Chris Briem pulls out the map above of tax payments by city neighborhood and notes that just a few rich neighborhoods will be pulling most of the weight (if voters approve):
Here is something we put up last year. Below is the actual property taxes collected by city neighborhood. There is an interactive version online as well if you want to study some of the smaller bubbles. What you see is first, the biggest single source of property tax revenues for the city come from Downtown, which is almost entirely commercial property. A lot of the newer residential property is mostly being abated anyway for now at least. Beyond that, most property tax collected is concentrated in just a handful of the 90 defined city neighborhoods. Folks in neighborhoods with the lowest values may not really notice. Neighborhoods with large percentages of their properties delinquent or otherwise not paying their property taxes probably have a lot of other issues that would displace much interest in whatever $$ this new tax will raise their bills. The net effect is that those that do vote will essentially be voing for whether others will pay a tax, not them. Not all that abnormal in a sense, but like many things Pittsburgh can be an extreme case given our circumstances.

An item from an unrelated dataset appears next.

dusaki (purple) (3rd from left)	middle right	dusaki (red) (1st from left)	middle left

Now that we've given your brain some exercise here's some more on the city's curious pension fund bailout scheme, this time from 3 Murky Rivers. The entire post is good reading, but here's just a bit:
I wish I could pay my mortgage this way.
Say I go into my bank and give them the following offer.
“Look I know I still owe about 80% of the debt I have with you and I know I haven’t been paying. And if things continue like this you are going to foreclose. But, hey, I have a plan to pay it. Over the next 25 years I will give you 50% of each paycheck I earn. If you do the math you will find that 50% of each check for 25 years adds up to exactly the amount of debt still outstanding. So with this promise of a plan, please call my debt paid and stop the foreclosure.”
Essentially I make good on my promise to pay, by offering another promise to pay.